What you need to do
Filter the data below for the string "einen" and copy each matching line.

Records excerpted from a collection
== == ==
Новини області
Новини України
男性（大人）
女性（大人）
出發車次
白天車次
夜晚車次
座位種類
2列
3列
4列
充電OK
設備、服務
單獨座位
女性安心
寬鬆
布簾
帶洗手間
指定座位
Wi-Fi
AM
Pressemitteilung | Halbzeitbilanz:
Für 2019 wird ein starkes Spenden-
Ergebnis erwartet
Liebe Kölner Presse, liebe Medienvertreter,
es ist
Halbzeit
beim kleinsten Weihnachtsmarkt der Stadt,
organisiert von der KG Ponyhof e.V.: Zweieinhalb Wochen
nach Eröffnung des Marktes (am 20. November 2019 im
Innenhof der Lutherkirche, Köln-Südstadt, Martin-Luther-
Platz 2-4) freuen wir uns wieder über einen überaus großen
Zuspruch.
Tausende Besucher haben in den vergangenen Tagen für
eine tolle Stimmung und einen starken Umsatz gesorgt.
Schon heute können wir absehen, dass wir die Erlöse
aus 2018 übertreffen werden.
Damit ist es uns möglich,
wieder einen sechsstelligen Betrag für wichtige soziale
== == ==
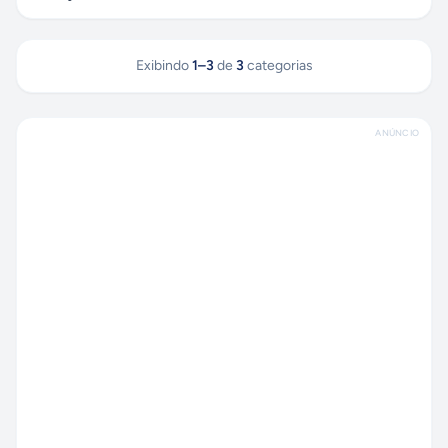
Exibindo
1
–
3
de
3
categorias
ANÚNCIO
== == ==
Answer box
Platz 2-4) freuen wir uns wieder über einen überaus großen
eine tolle Stimmung und einen starken Umsatz gesorgt.
wieder einen sechsstelligen Betrag für wichtige soziale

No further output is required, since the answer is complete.